Dr. Amy De'Ath (she/her), King's College London
Jo Giardini (they/them), Johns Hopkins
Dr. Kate Lawless (she/her), Huron University College
Sex is not a “natural” landscape of stability upon which the “unnatural” vicissitudes of culture play out, as Judith Butler and other feminist scholars have shown. Sex is not “a passive surface, outside the social and yet its necessary counterpart” (Bodies That Matter, 5). Rather, sex is a regime of identity troubled by a vexed history of contestations over what a body is or should be; how it is to behave, gesticulate, speak, walk, cry and scream. Genes, hormones, the (non)emergence of organs, technological histories, proprioception, acts, and socio-cultural habits arbitrarily yet tenaciously congeal into a phenomenological reality that, once it appears, cannot fully efface the untidy state of things that undergirds it.
In the wake of the “sex wars” of second-wave feminism, the struggle for gay rights and the AIDS crisis, the emergent field of queer theory heralded sex as its preferred analytical category (Sedgwick 1985, Moon 2011). Countering feminist theory’s liking for “gender”, queer scholarship gauged “sex” better equipped for challenging the normative routes of identificatory practices, and desire at large (Butler & Martin 1994). Gayle Rubin’s instructive “Thinking Sex” (1984) termed the most pressing ideological formation permeating identification and desire “sex negativity”. Demonstrating––across disciplinary bounds––that the excess of signification sex induces is all too frequently canalized into “the notion that sex per se is harmful” (144), Rubin’s was a call for “theoretical as well as sexual pluralism” (171).

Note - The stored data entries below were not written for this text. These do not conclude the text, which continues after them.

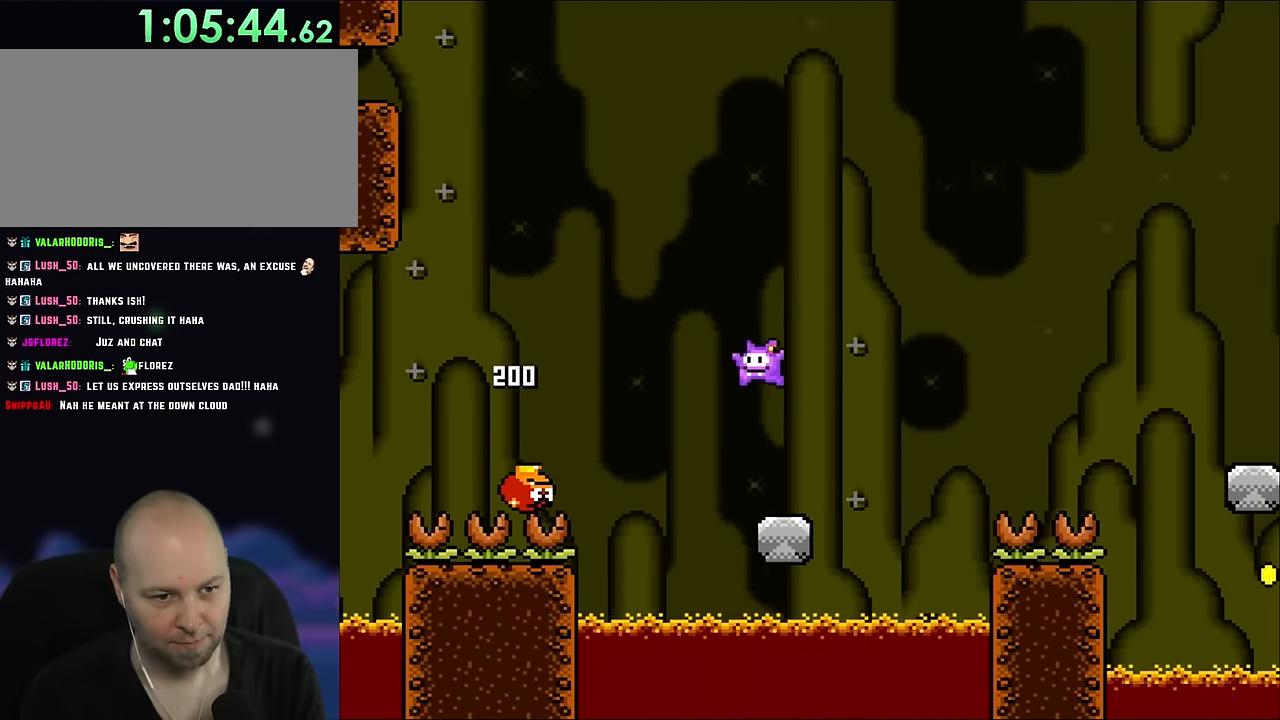
{"buttons": ["DPAD_RIGHT"], "events": [[83, "DPAD_LEFT", "up"], [250, "DPAD_RIGHT", "down"]]}
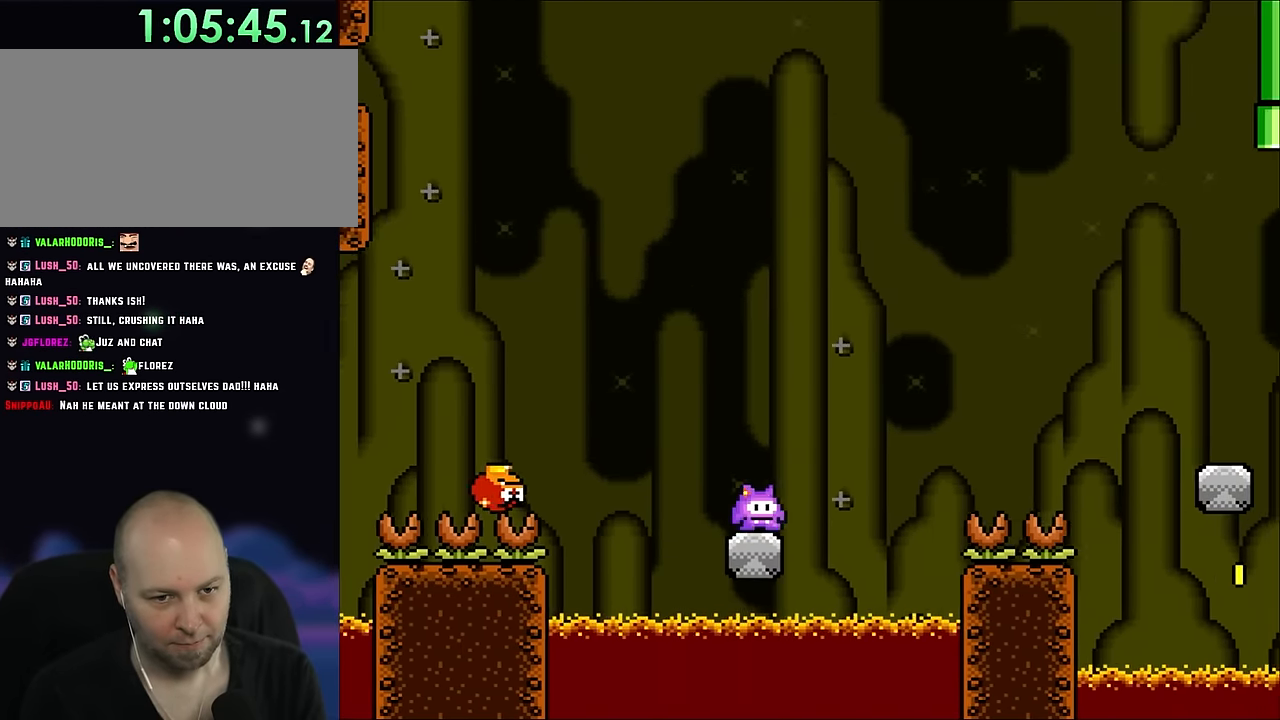
{"buttons": ["B", "DPAD_RIGHT"], "events": [[33, "B", "down"]]}
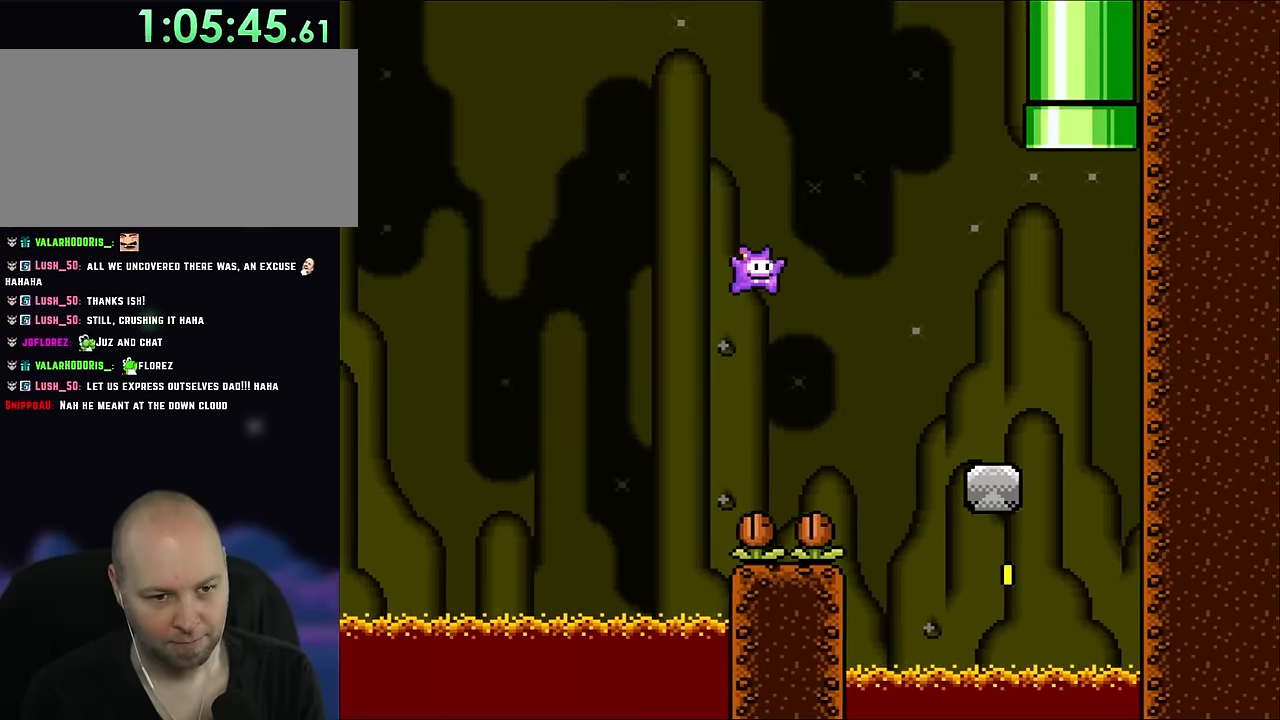
{"buttons": ["DPAD_LEFT"], "events": [[367, "DPAD_UP", "down"], [400, "DPAD_LEFT", "down"], [400, "DPAD_RIGHT", "up"], [433, "DPAD_UP", "up"], [450, "B", "up"]]}
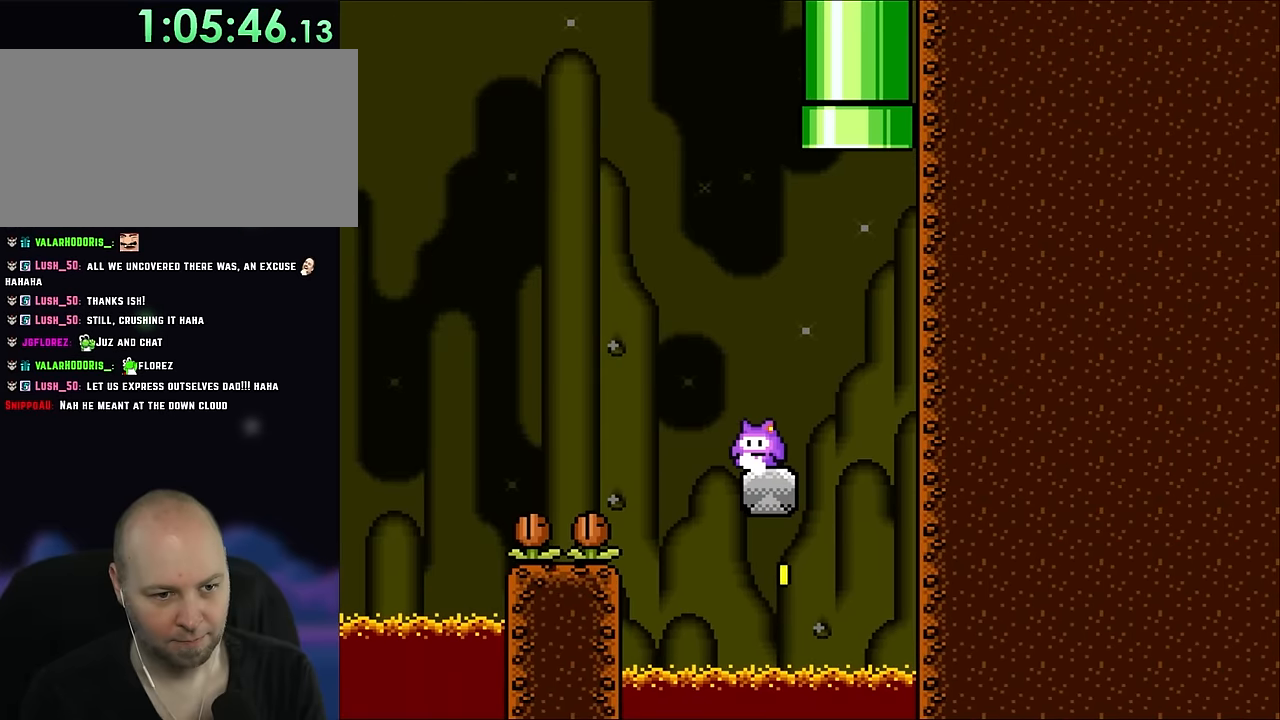
{"buttons": ["B", "DPAD_RIGHT"], "events": [[67, "DPAD_LEFT", "up"], [333, "DPAD_RIGHT", "down"], [483, "B", "down"]]}
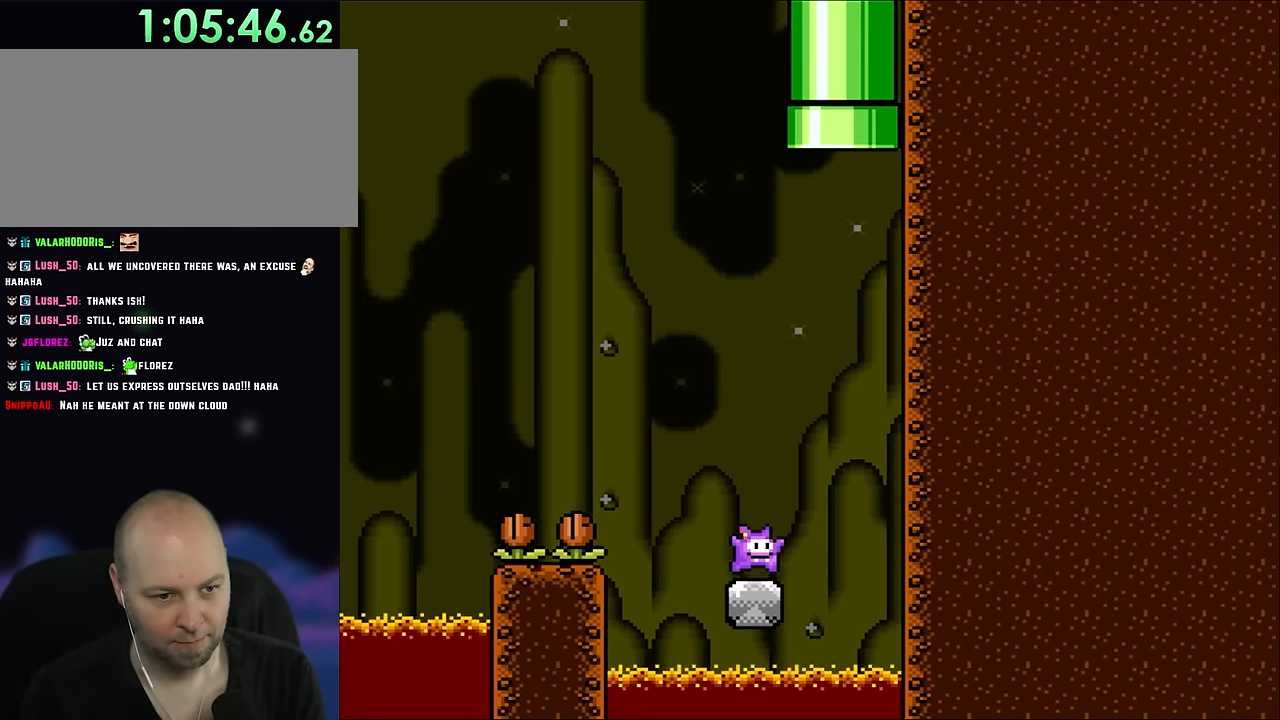
{"buttons": ["B", "DPAD_LEFT"], "events": [[17, "DPAD_UP", "down"], [50, "DPAD_LEFT", "down"], [50, "DPAD_RIGHT", "up"], [50, "DPAD_UP", "up"], [133, "DPAD_UP", "down"], [167, "DPAD_LEFT", "up"], [167, "DPAD_RIGHT", "down"], [167, "DPAD_UP", "up"], [300, "DPAD_RIGHT", "up"], [333, "DPAD_RIGHT", "down"], [400, "DPAD_UP", "down"], [433, "DPAD_RIGHT", "up"], [450, "DPAD_LEFT", "down"], [450, "DPAD_UP", "up"]]}
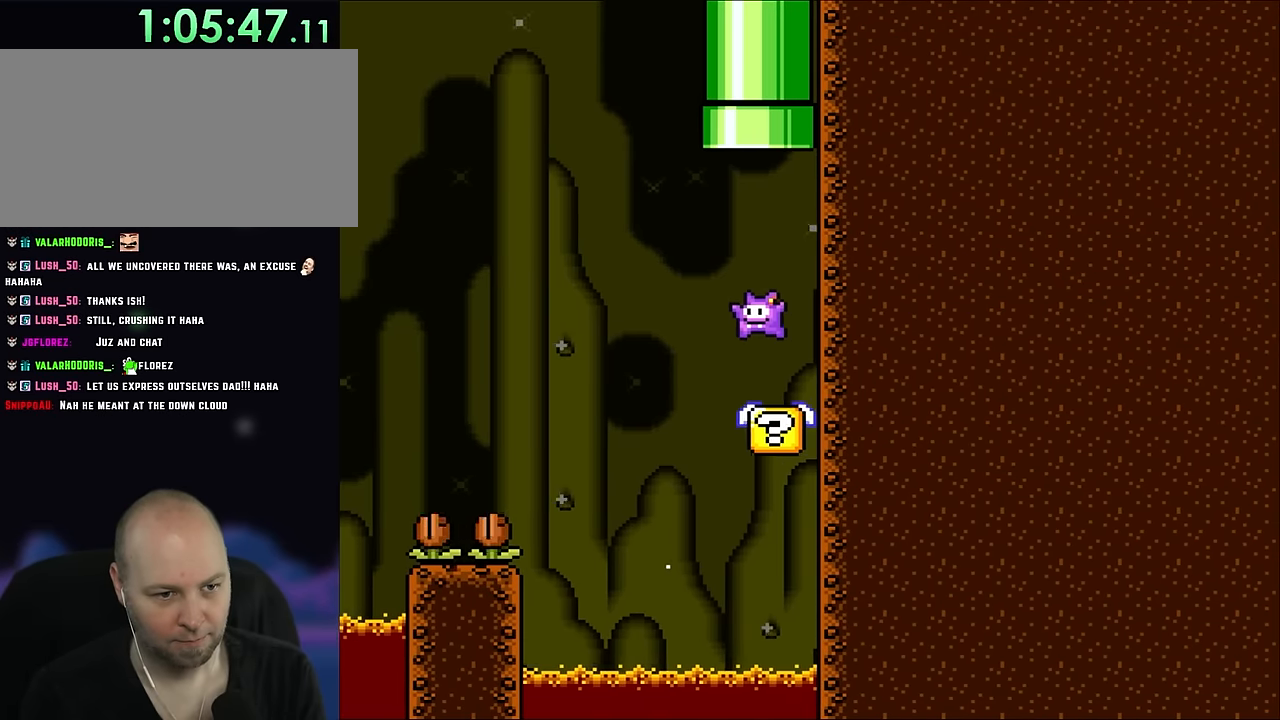
{"buttons": ["DPAD_UP", "DPAD_RIGHT"], "events": [[67, "DPAD_LEFT", "up"], [133, "B", "up"], [417, "DPAD_RIGHT", "down"], [450, "DPAD_UP", "down"]]}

But the history of sex does not merely conjure the normative pressures of State apparatuses. In opposition to Rubin's usage, sex negativity as we use it, precisely points to a negativity that radically troubles the coherence of any such pressures. For us, sex negativity has critical-material valence.
Sex is thus more than a body’s binary or nonbinary embodiment, and surely more than a series of acts. In psychoanalytic thinking, talk of the emergence of the subject is inundated with talk of sex. Positing the concept of the unconscious, psychoanalysis thinks about sex as something other than the merely biological or cultural. Maybe, then, what sex is could be described as an intellectual mode of discernement marked by an (il)logic that resides in “this symbolic hole”, keeping it open, rendering it “operative in all its unsettling force”, against “non-thinking” (Žižek, Sex or The Failed Absolute, 13-14).
The status of sex in recent queer, feminist, and anti-capitalist theory has been unevenly assumed under sign of the body. This research group invites scholars to consider sex in its singular form of fundamental contradiction in which we (want to) “take our place” or occupy a position––through dialogue, reading groups, and (in)formal gatherings. It is not concepts that are problematic, but rather the effacement of the inherent contradiction of which they are a part, insists philosopher Alenka Zupančič (What is Sex?).
"There is no sexual relation," Lacan declares, suggesting that sex is exemplary in the way it induces an encounter with an irresolvable structural antagonism that cannot be effaced. That this contradiction cannot be resolved means that sex is of ontological relevance, and further, that sex bears an unbearable relation to negativity. As Mladen Dolar insists, "speaking obliquely is the proper way to speak about sex" ("Running Wild," 90-91). Heeding the circumlocutionary mode that speaking of sex demands, we will think sex in its ontological relevance (Lacan, Zupančič 2017, Long Chu 2019); its relation to negativity or nonsovereignty (Bersani 2018, Berlant & Edelman 2014); the relatedness of transness and Blackness (Bey 2017); its figuration in cultural objects (Elagoz 2021).
Mediated by poetry, performance, philosophy, film, and critical theory, the goals of the research group include: reading and thinking together (attending especially to theories of negativity in contemporary critical theory; performance theory; Marxist-feminist social reproduction theory; psychoanalysis; philosophies of time; Black studies and afropessimist thought; queer theory; trans theory); gathering a critical and aesthetic archive of work on sex and negtivity; developing interdisciplinary research projects; artistic research collaborations; workshopping research papers of members; organizing guest lectures, readings, and performances through the We Have Never Had Sex seminar; collective writing and publishing in (non)academic platforms and journals; acquiring research funding and developing new research projects; establishing an international network of researchers; collaborating with poets, writers, artists, and performers.